よくもまあ、これだけ味のある顔の、芸達者な(劇中の歌は全部本人たちが歌っている)役者を集められたもんだとまず感心してしまいます。
おそらくモデルは往年のフォークシンガー達、でもそれをほんの少し誇張したキャラクターが可笑しくて、でも彼らのことを時代遅れといってバカにしてるわけじゃない、なんといいますか、ワハハと笑ってしまうんじゃなくてフフッと込み上げてくる微笑ましい笑いという感じがなんとも心地よいです。

別にフォークソングに興味がなくても、人間図鑑として非常に楽しく観ることが出来る作品だと思います。
それに、コンサートに向かってみんなが努力して、それが上手くいった時のみんなの嬉しげな顔はちょっと感動してしまうものでもあったりします。
更に最後のオチが最高(まさかあんなことになるとは!)

この愛すべき小品がほとんど宣伝もされず、六本木ヒルズのみという、およそこの映画に似つかわしくないシチュエーションで、ひっそりと公開されるというのはなんとも残念なことだと思うのでした。

アカデミー賞の主題歌賞にミッチ&ミッキー(ユージン・レヴィ&キャサリン・オハラ)の「a kiss at the end of rainbow」がノミネート。 
はたしてミッチ&ミッキーは現われるのか?そしてアレをやってくれるんだろうか?楽しみぃ〜

追記:やってくれましたよ〜、ちゃんと薔薇の花瓶まで再現されていたのには大笑い。

   ただ、映画を観てない人には何のことやら判らなかったかも。

 

王の帰還

とうとうこの長い物語も終わりを迎えることになりました。
これを書くに当たり、前2作の自分の感想読み返してみたんですが、酷い文章…

もう感無量、胸がいっぱい、それ以外に書くことが見当たらないくらい、まさに物語の締めくくりにふさわしい、堂々たる傑作であります。

小説を読んで想像していた、ミナス・ティリスの偉容、ペレンノールの戦い、滅びの山、すべてが想像以上の映像となって目の前に現れ、クライマックスにおいては今までの物語、登場人物たちの来し方が走馬灯のように浮かんできて、奔流のように感情を揺さぶられ…もう鳥肌立ちっぱなし、ラストの方は泣きっぱなしです。

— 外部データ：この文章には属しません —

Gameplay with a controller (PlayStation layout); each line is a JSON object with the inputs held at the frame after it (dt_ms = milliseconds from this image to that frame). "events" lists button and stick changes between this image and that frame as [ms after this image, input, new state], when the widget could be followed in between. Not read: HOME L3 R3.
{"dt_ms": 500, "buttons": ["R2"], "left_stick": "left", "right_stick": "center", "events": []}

それにしても、同時に三作撮影したとはいえ、このように長い物語を最後まで変わらぬ緊張感、いや、クライマックスに向けてテンションを維持することが
出来たのは驚くべきことです。
去年、もう一つの三部作(と称していた)があんな結果になってしまったのを観たあとではこれはまさに奇跡に近い。

しかも、これはニュージーランドという東京都の半分の人口しかない国の、1人のオタク監督とその仲間によって造り上げられた、
この映画をハリウッド映画と思ってる人は多いと思いますが、資本こそハリウッドのニューラインシネマが出していますが、実際はニュージーランドから一歩も出ることなく、ニュージーランドのスタッフによって造られた壮大な規模の自主映画だと言ってもいいものです。

PJ自身は、始めに自宅の庭で仲間たちと映画を造りはじめたころと、ほとんど変わっていないのだと思います。
だからこそ、この偉業(と言っていいでしょう)を成し遂げることが出来た。
ペレンノールの戦いにおけるサウロン側の首領がこれに酷似しているのは、たぶん偶然ではない…はず。

しかし、マスコミの宣伝はもう少しどうにかならないものでしょうか。
良くわからんバカタレントにミーハー丸出しの下らない質問させたり、これさえ覚えれば前2作観てなくても大丈夫なんて言ってのけたり。
いったいどのくらいの人がいきなりこれだけを観ようとするのか不明ですが、例えば2時間の映画だったとしたら、初見で最後の30分だけ先に観ようなんてことはしないはず。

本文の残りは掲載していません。